Bounding box prediction data:
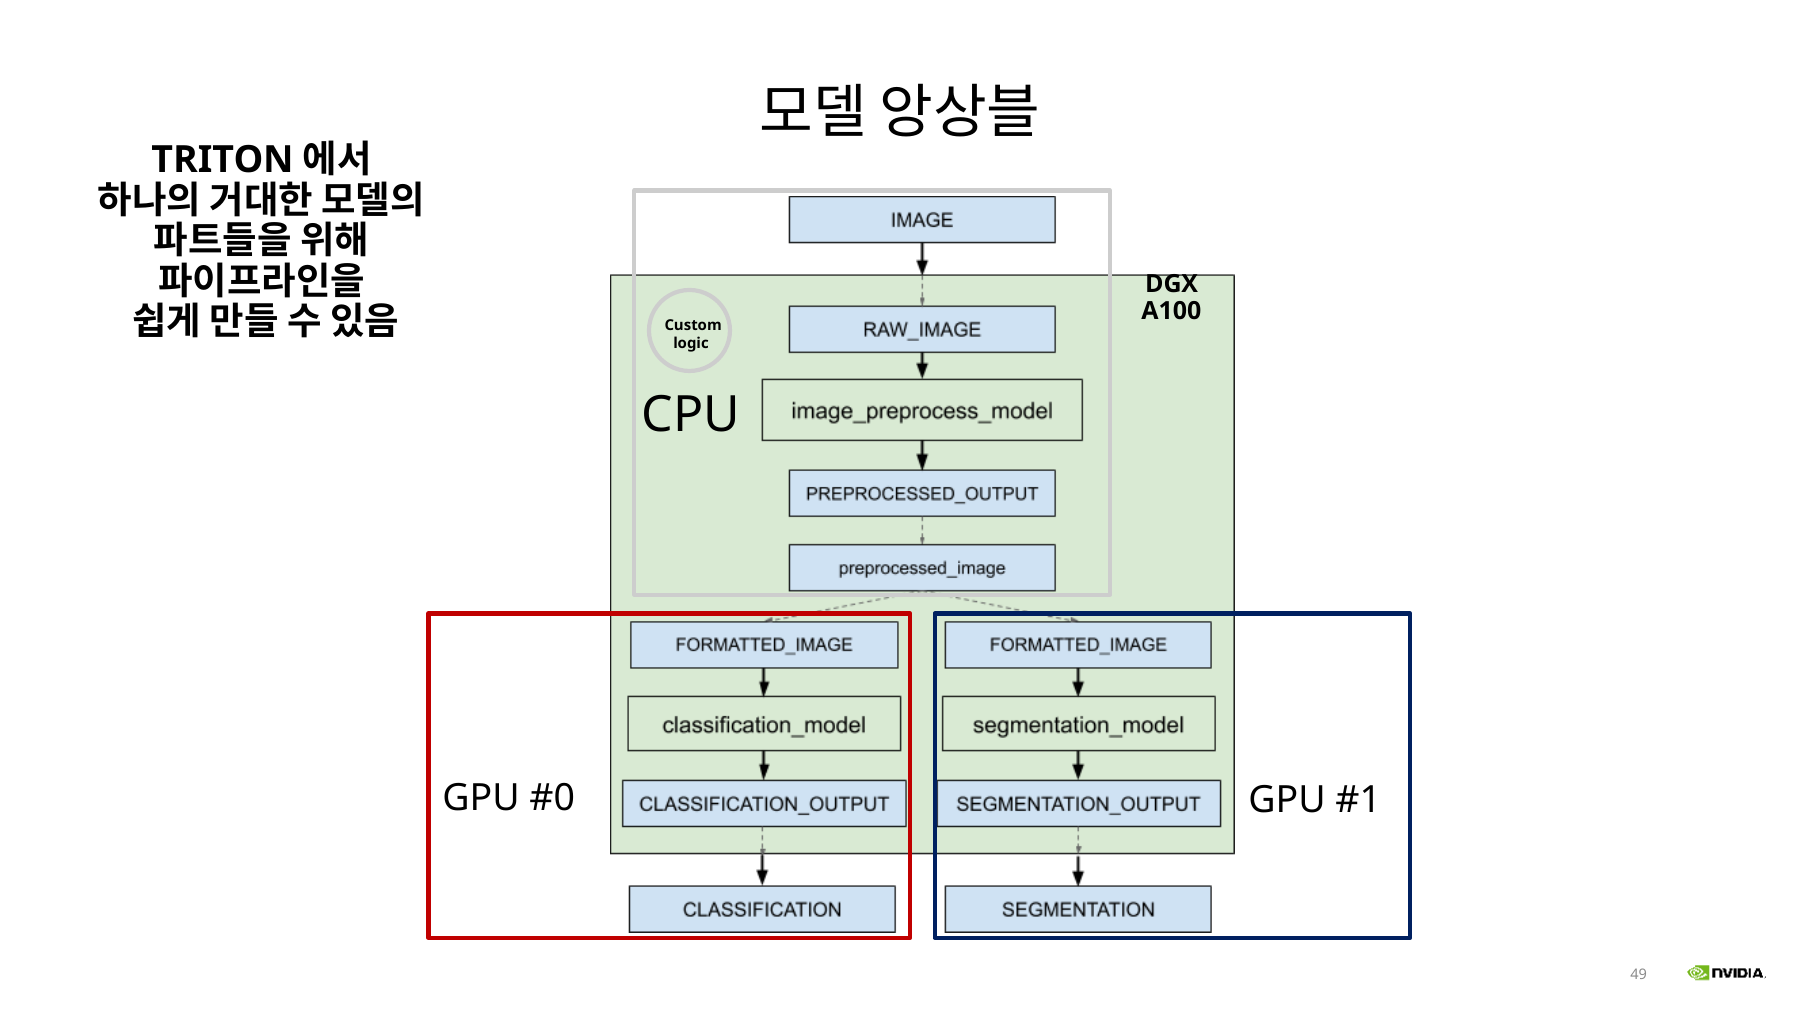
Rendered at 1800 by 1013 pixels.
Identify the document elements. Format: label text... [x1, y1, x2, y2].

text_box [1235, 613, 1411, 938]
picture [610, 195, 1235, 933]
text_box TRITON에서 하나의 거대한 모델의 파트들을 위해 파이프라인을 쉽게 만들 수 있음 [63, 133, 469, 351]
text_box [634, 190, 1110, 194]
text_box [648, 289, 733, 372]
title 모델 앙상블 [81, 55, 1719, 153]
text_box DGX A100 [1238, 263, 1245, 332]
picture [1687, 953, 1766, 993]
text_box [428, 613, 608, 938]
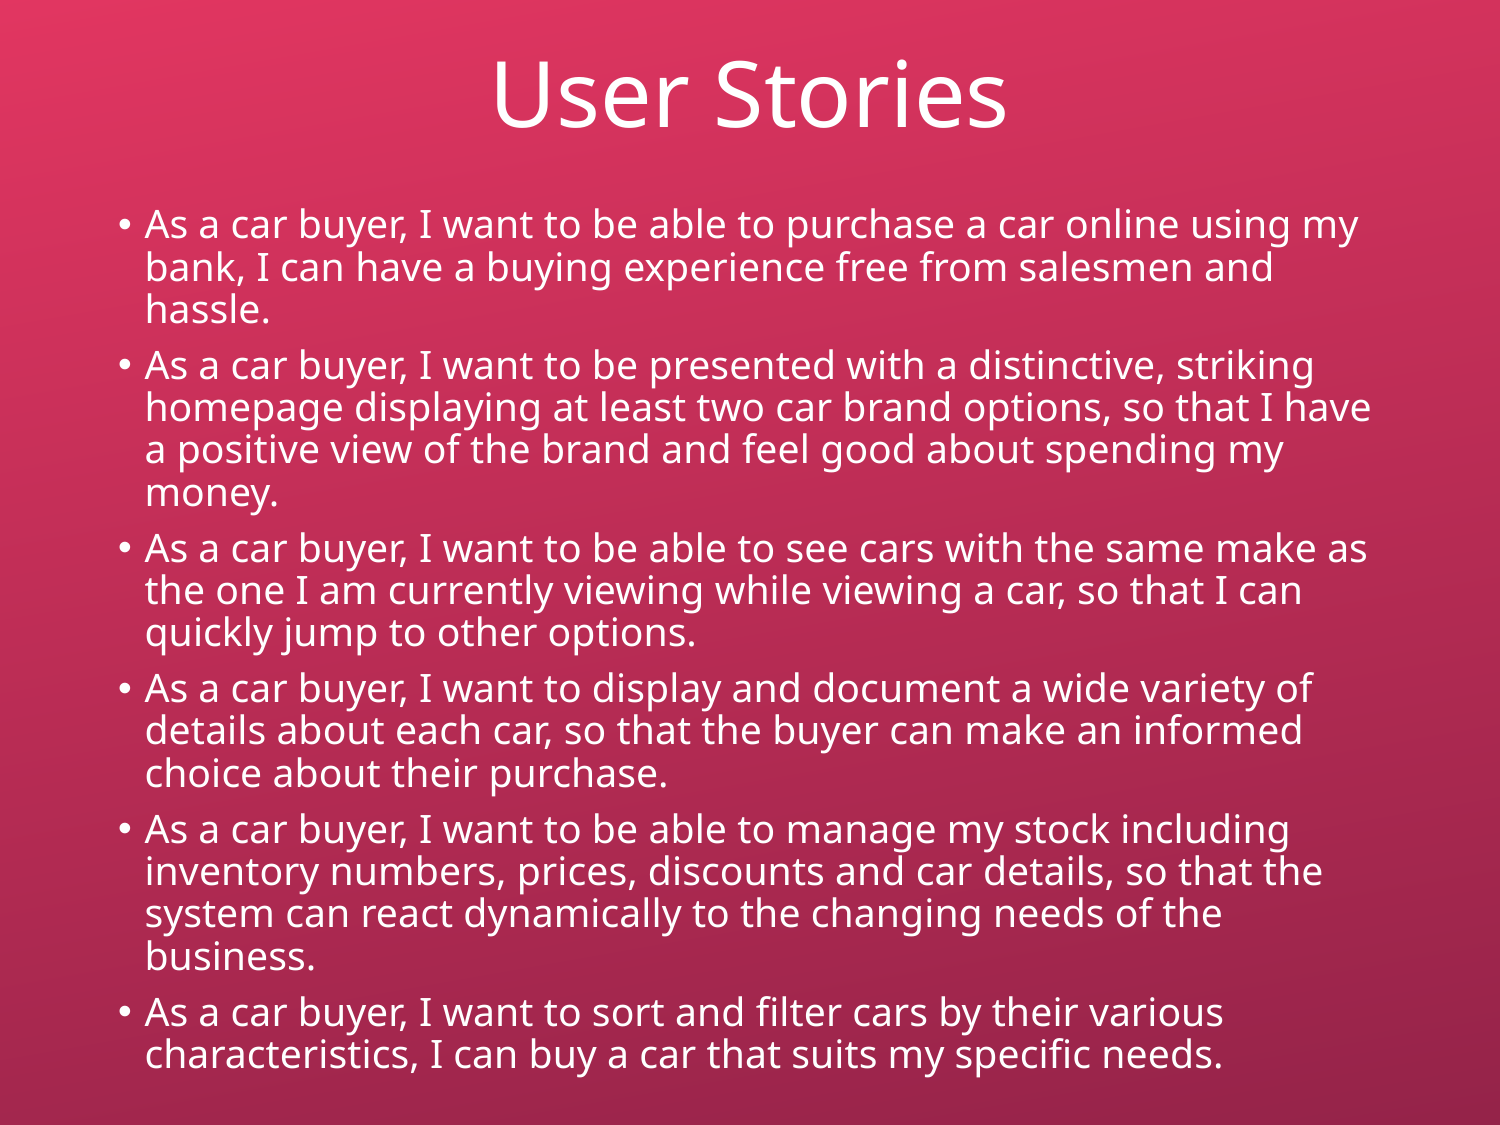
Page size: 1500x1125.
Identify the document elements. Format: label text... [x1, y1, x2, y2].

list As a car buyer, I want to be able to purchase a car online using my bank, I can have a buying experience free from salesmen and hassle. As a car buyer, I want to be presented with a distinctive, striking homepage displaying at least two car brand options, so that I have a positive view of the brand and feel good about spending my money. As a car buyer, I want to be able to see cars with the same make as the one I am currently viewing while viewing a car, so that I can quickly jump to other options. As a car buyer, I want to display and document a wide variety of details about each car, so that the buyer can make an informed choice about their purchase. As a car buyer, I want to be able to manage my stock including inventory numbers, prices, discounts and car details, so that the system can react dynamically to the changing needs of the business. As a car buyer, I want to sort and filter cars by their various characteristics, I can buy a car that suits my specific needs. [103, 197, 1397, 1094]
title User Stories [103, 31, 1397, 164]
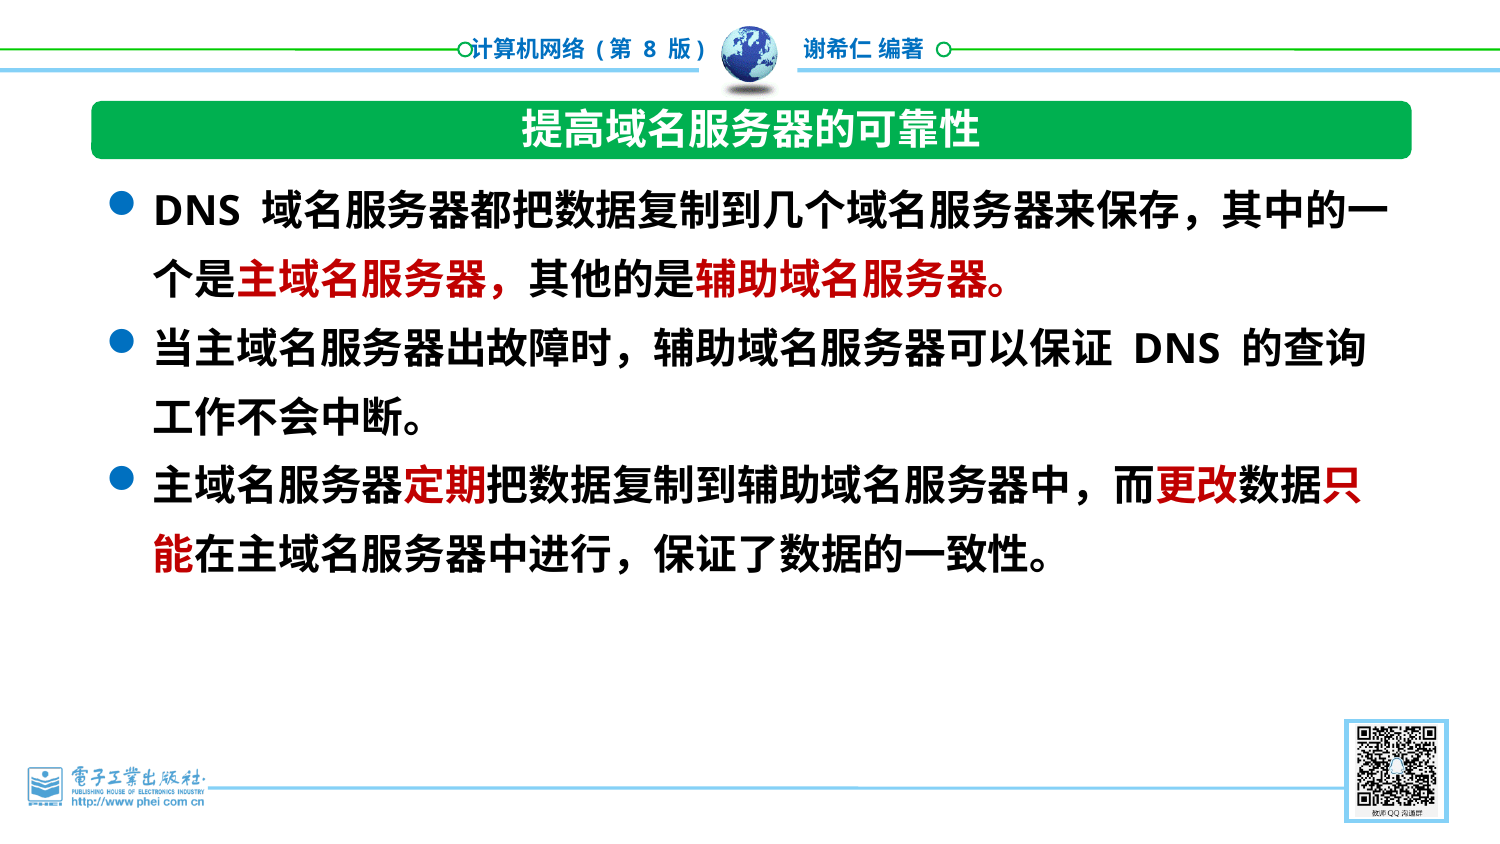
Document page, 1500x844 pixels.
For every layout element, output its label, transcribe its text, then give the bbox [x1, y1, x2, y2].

TASK TO COMPLETE: The pictures should not appear in the copy; every other part of the records above must be returned exactly.

SOLUTION TO THE EXERCISE:
Rendered at 1800 by 1013 pixels.
Identify the document elements. Format: label text... [x1, y1, x2, y2].

text_box [1235, 613, 1411, 938]
picture [610, 195, 1235, 933]
text_box TRITON에서 하나의 거대한 모델의 파트들을 위해 파이프라인을 쉽게 만들 수 있음 [63, 133, 469, 351]
text_box [634, 190, 1110, 194]
text_box [648, 289, 733, 372]
title 모델 앙상블 [81, 55, 1719, 153]
text_box DGX A100 [1238, 263, 1245, 332]
picture [1687, 953, 1766, 993]
text_box [428, 613, 608, 938]
Page size: 1500x1125.
Identify the document elements. Format: label text... [x1, y1, x2, y2].

list As a car buyer, I want to be able to purchase a car online using my bank, I can have a buying experience free from salesmen and hassle. As a car buyer, I want to be presented with a distinctive, striking homepage displaying at least two car brand options, so that I have a positive view of the brand and feel good about spending my money. As a car buyer, I want to be able to see cars with the same make as the one I am currently viewing while viewing a car, so that I can quickly jump to other options. As a car buyer, I want to display and document a wide variety of details about each car, so that the buyer can make an informed choice about their purchase. As a car buyer, I want to be able to manage my stock including inventory numbers, prices, discounts and car details, so that the system can react dynamically to the changing needs of the business. As a car buyer, I want to sort and filter cars by their various characteristics, I can buy a car that suits my specific needs. [103, 197, 1397, 1094]
title User Stories [103, 31, 1397, 164]
Document page, 1500x844 pixels.
For every layout element, output its label, transcribe its text, then give the bbox [x1, y1, x2, y2].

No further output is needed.